[Items from a dataset]
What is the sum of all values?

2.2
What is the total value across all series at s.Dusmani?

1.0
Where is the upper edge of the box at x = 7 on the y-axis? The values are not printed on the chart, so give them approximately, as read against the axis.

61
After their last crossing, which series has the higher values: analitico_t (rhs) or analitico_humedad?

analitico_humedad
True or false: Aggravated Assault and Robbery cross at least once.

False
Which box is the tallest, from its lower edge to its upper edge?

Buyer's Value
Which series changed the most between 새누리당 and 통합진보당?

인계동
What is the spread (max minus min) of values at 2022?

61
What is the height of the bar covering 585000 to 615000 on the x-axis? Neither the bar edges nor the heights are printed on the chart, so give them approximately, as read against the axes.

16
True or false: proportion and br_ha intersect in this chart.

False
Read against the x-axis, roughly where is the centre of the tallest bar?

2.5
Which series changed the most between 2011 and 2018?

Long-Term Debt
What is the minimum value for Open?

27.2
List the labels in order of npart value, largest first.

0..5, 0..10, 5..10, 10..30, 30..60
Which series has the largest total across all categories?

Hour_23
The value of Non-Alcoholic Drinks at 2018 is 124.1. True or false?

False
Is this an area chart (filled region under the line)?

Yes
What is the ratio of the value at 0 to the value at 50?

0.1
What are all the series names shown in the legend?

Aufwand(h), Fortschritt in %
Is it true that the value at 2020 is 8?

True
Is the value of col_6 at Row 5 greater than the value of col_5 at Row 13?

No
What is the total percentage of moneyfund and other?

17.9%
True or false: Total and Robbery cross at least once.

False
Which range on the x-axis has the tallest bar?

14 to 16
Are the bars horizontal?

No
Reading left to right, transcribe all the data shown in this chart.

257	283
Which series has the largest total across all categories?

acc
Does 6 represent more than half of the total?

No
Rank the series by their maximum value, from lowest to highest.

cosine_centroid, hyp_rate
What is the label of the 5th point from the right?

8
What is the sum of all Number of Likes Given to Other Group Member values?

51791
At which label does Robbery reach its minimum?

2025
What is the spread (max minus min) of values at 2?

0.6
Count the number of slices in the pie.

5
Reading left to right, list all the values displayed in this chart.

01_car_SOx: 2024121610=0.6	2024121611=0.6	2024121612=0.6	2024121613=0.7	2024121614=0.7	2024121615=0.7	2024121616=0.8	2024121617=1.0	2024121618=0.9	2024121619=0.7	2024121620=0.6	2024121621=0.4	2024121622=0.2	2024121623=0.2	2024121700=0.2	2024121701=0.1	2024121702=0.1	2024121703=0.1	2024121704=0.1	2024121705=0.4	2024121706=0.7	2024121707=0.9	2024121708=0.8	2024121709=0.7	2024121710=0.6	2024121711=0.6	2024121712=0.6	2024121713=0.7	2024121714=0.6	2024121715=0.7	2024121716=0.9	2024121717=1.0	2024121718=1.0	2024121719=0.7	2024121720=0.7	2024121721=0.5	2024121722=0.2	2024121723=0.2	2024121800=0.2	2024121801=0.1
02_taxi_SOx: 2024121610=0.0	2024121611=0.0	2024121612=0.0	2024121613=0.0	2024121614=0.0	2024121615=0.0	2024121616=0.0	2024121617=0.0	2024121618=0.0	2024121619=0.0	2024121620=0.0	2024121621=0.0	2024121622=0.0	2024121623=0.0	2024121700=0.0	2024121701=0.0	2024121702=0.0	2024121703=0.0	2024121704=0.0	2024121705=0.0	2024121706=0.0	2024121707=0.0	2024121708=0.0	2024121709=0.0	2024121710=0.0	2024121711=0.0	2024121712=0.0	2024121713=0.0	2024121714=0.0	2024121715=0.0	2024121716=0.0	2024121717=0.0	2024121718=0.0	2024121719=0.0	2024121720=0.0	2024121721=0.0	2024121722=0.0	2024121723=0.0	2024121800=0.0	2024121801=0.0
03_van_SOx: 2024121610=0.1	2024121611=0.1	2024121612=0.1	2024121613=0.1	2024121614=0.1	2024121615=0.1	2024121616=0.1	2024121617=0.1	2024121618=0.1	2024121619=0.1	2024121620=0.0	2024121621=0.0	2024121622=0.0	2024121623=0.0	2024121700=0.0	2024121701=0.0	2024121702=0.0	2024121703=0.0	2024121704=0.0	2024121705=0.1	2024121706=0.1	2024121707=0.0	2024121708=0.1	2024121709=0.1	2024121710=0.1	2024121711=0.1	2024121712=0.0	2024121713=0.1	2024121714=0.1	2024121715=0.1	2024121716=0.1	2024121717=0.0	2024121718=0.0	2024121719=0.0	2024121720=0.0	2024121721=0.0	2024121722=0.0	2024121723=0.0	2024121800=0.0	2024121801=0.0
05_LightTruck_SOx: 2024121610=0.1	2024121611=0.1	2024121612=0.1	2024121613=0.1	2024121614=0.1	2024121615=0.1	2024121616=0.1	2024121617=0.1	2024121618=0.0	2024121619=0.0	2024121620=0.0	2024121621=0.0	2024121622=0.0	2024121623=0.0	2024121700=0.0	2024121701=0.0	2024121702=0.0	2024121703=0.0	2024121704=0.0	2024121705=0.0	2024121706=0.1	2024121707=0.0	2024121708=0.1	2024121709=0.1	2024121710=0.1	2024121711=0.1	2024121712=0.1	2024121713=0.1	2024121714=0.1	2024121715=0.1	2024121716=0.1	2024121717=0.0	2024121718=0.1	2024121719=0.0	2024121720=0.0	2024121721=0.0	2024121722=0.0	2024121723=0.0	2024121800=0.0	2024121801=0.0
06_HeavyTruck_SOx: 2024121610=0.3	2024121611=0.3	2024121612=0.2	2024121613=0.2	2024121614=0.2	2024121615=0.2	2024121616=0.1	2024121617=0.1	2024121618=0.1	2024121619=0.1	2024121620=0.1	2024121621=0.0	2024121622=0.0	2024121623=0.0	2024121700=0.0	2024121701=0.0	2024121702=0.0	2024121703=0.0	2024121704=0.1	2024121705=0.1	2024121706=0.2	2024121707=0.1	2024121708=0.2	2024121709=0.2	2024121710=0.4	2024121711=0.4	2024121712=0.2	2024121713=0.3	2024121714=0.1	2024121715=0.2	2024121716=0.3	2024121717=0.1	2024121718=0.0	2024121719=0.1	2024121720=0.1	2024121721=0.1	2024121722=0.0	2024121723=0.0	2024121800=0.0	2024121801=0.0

WHAT YOU NEED TO DO
Copy out the records again word for word, starting at the line that contains "Buyer's Value" and ending after the line that contains "Are the bars horizontal?".

SOLVED EXERCISE
Buyer's Value
Which series changed the most between 새누리당 and 통합진보당?

인계동
What is the spread (max minus min) of values at 2022?

61
What is the height of the bar covering 585000 to 615000 on the x-axis? Neither the bar edges nor the heights are printed on the chart, so give them approximately, as read against the axes.

16
True or false: proportion and br_ha intersect in this chart.

False
Read against the x-axis, roughly where is the centre of the tallest bar?

2.5
Which series changed the most between 2011 and 2018?

Long-Term Debt
What is the minimum value for Open?

27.2
List the labels in order of npart value, largest first.

0..5, 0..10, 5..10, 10..30, 30..60
Which series has the largest total across all categories?

Hour_23
The value of Non-Alcoholic Drinks at 2018 is 124.1. True or false?

False
Is this an area chart (filled region under the line)?

Yes
What is the ratio of the value at 0 to the value at 50?

0.1
What are all the series names shown in the legend?

Aufwand(h), Fortschritt in %
Is it true that the value at 2020 is 8?

True
Is the value of col_6 at Row 5 greater than the value of col_5 at Row 13?

No
What is the total percentage of moneyfund and other?

17.9%
True or false: Total and Robbery cross at least once.

False
Which range on the x-axis has the tallest bar?

14 to 16
Are the bars horizontal?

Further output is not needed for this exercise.